Now, he has to stop the fun and no longer serve food.

10 On Your Side previously reported California Burrito would stay open, but Roldan rolled the dice.

“They give me the option that I could sell food. If I decide just to sell food, I have to surrender my ABC license, which I am not going to,” he said.

The city said the restaurant violated its permit because of overcrowding.

“The concern for overcrowding doesn’t come from nowhere. Fire plays an important part in human life,” Katherine Taylor, the Norfolk Asst. City Attorney said.

Roldan admits the restaurant’s mistake.

“Yes, we did have violations,” he said. However, Roldan said after the first violation, they made changes.

“After we had our first violations, I submitted a whole new security plan.”

The plan included training for him and his security team. He said security also records the number of people in the building with a clicker.

Roldan feels three overcrowding violations shouldn’t equate to closing his business.

“I am not a bad guy. I have been here for seven years. There have been no fights, no violence, no shootings,” he said. “I feel like we operate a business Granby Street needs. The way they are doing this, I am kind of a little bit lost.”

Roldan renovated his around-3,000-square-feet restaurant to include the backspace. The space was previously used for storage. He created a dance floor with a bar. The addition allowed for more space for guests, but the capacity remained the same.
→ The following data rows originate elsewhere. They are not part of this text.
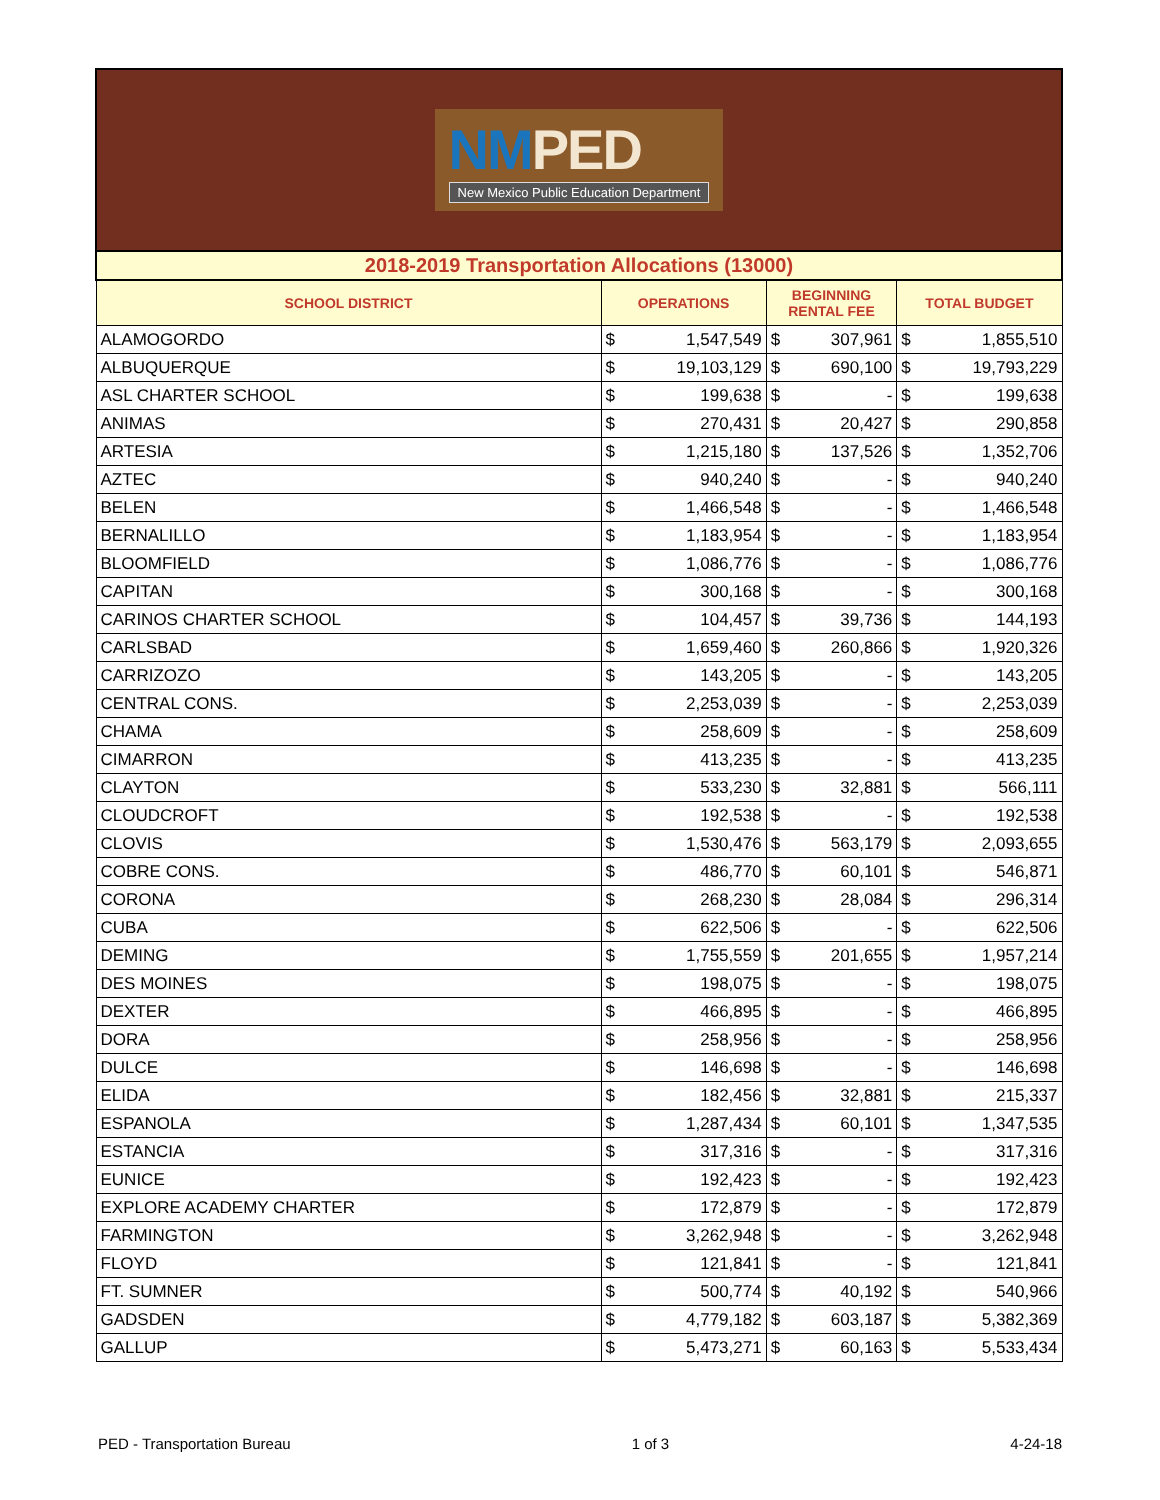NMPED
New Mexico Public Education Department
| 2018-2019 Transportation Allocations (13000) | | | | | | |
| SCHOOL DISTRICT | OPERATIONS | | BEGINNING RENTAL FEE | | TOTAL BUDGET | |
| ALAMOGORDO | $ | 1,547,549 | $ | 307,961 | $ | 1,855,510 |
| ALBUQUERQUE | $ | 19,103,129 | $ | 690,100 | $ | 19,793,229 |
| ASL CHARTER SCHOOL | $ | 199,638 | $ | - | $ | 199,638 |
| ANIMAS | $ | 270,431 | $ | 20,427 | $ | 290,858 |
| ARTESIA | $ | 1,215,180 | $ | 137,526 | $ | 1,352,706 |
| AZTEC | $ | 940,240 | $ | - | $ | 940,240 |
| BELEN | $ | 1,466,548 | $ | - | $ | 1,466,548 |
| BERNALILLO | $ | 1,183,954 | $ | - | $ | 1,183,954 |
| BLOOMFIELD | $ | 1,086,776 | $ | - | $ | 1,086,776 |
| CAPITAN | $ | 300,168 | $ | - | $ | 300,168 |
| CARINOS CHARTER SCHOOL | $ | 104,457 | $ | 39,736 | $ | 144,193 |
| CARLSBAD | $ | 1,659,460 | $ | 260,866 | $ | 1,920,326 |
| CARRIZOZO | $ | 143,205 | $ | - | $ | 143,205 |
| CENTRAL CONS. | $ | 2,253,039 | $ | - | $ | 2,253,039 |
| CHAMA | $ | 258,609 | $ | - | $ | 258,609 |
| CIMARRON | $ | 413,235 | $ | - | $ | 413,235 |
| CLAYTON | $ | 533,230 | $ | 32,881 | $ | 566,111 |
| CLOUDCROFT | $ | 192,538 | $ | - | $ | 192,538 |
| CLOVIS | $ | 1,530,476 | $ | 563,179 | $ | 2,093,655 |
| COBRE CONS. | $ | 486,770 | $ | 60,101 | $ | 546,871 |
| CORONA | $ | 268,230 | $ | 28,084 | $ | 296,314 |
| CUBA | $ | 622,506 | $ | - | $ | 622,506 |
| DEMING | $ | 1,755,559 | $ | 201,655 | $ | 1,957,214 |
| DES MOINES | $ | 198,075 | $ | - | $ | 198,075 |
| DEXTER | $ | 466,895 | $ | - | $ | 466,895 |
| DORA | $ | 258,956 | $ | - | $ | 258,956 |
| DULCE | $ | 146,698 | $ | - | $ | 146,698 |
| ELIDA | $ | 182,456 | $ | 32,881 | $ | 215,337 |
| ESPANOLA | $ | 1,287,434 | $ | 60,101 | $ | 1,347,535 |
| ESTANCIA | $ | 317,316 | $ | - | $ | 317,316 |
| EUNICE | $ | 192,423 | $ | - | $ | 192,423 |
| EXPLORE ACADEMY CHARTER | $ | 172,879 | $ | - | $ | 172,879 |
| FARMINGTON | $ | 3,262,948 | $ | - | $ | 3,262,948 |
| FLOYD | $ | 121,841 | $ | - | $ | 121,841 |
| FT. SUMNER | $ | 500,774 | $ | 40,192 | $ | 540,966 |
| GADSDEN | $ | 4,779,182 | $ | 603,187 | $ | 5,382,369 |
| GALLUP | $ | 5,473,271 | $ | 60,163 | $ | 5,533,434 |
PED - Transportation Bureau 1 of 3 4-24-18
“I have a huge building where I can fit 160 people, and they have me with 49,” he said. “Every time that we open the whole building, you put 49 people in here, people walk in here and say there are only a few people.”   

He asked the planning commission multiple times to change his capacity. The pandemic halted the progress, he said. Recently, he asked for the final time and it was denied.

“We are supposed to grow, not to stay the same size,” he said.

Roldan and his lawyer are preparing for an appeal, but Roldan has a Plan B.

“I have to start thinking of Plan B cause right now, Plan A isn’t in my hands anymore. It’s in the city council’s hands,” he said.

He gave the new plan to the city council which includes converting his space into an upscale restaurant.

 “If you guys don’t like me to have a nightclub, okay, I will have fine dining,” Roldan said.